_EXERCISE AIM:_ Count how many lines in the rows below contain the string "What", matching case exactly. Reply with the number alone.

_GIVEN DATA:_
'''

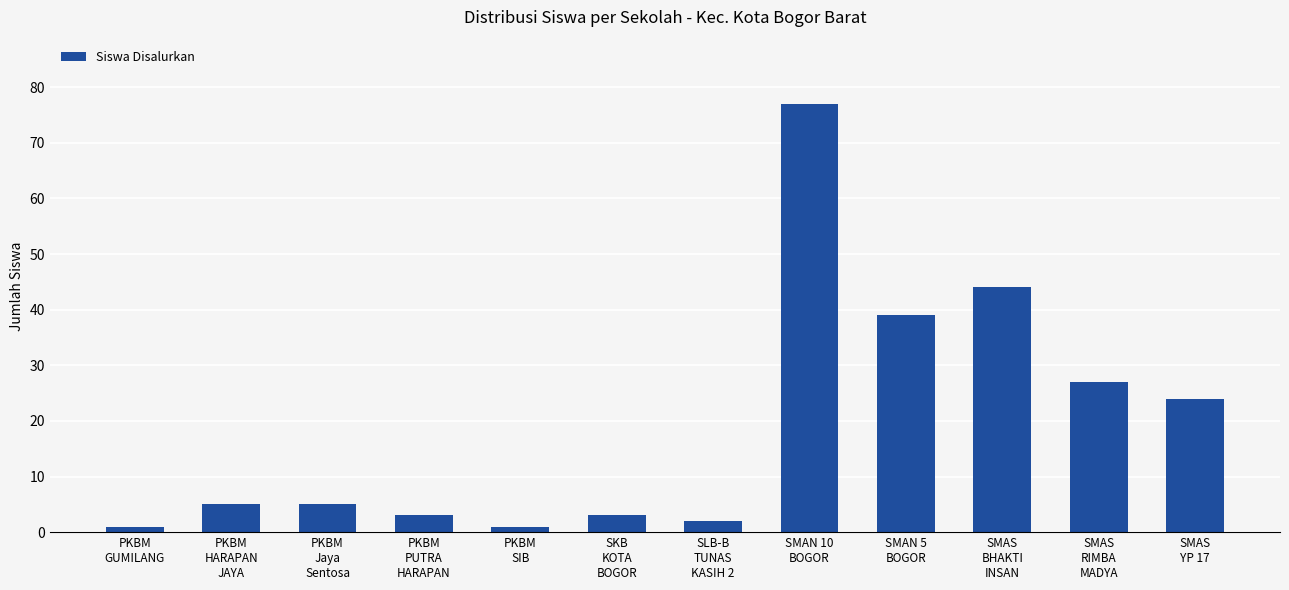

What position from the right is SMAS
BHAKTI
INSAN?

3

'''
'''

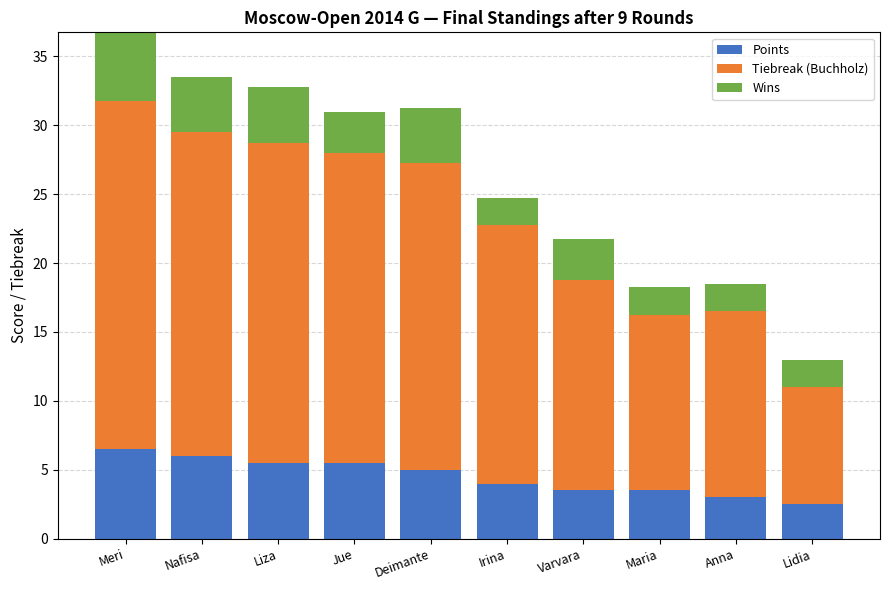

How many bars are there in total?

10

'''
'''

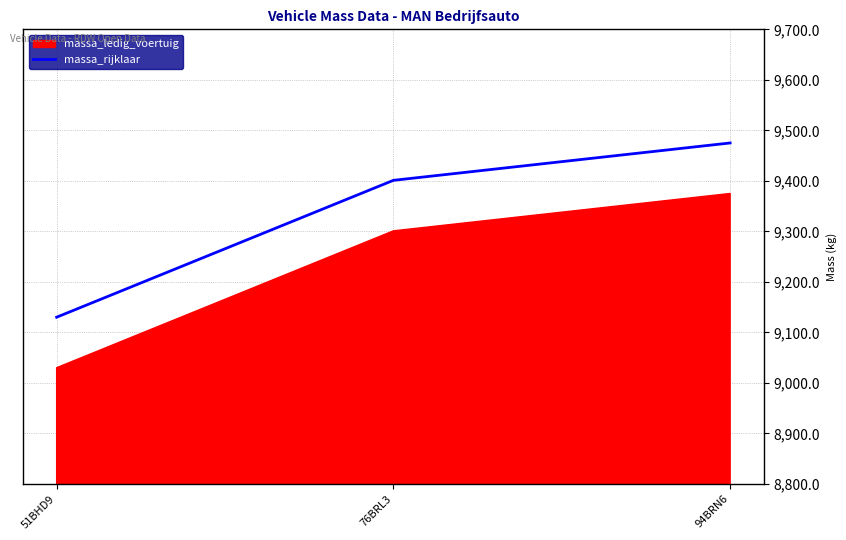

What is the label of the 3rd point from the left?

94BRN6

'''

_WORKED SOLUTION:_ 2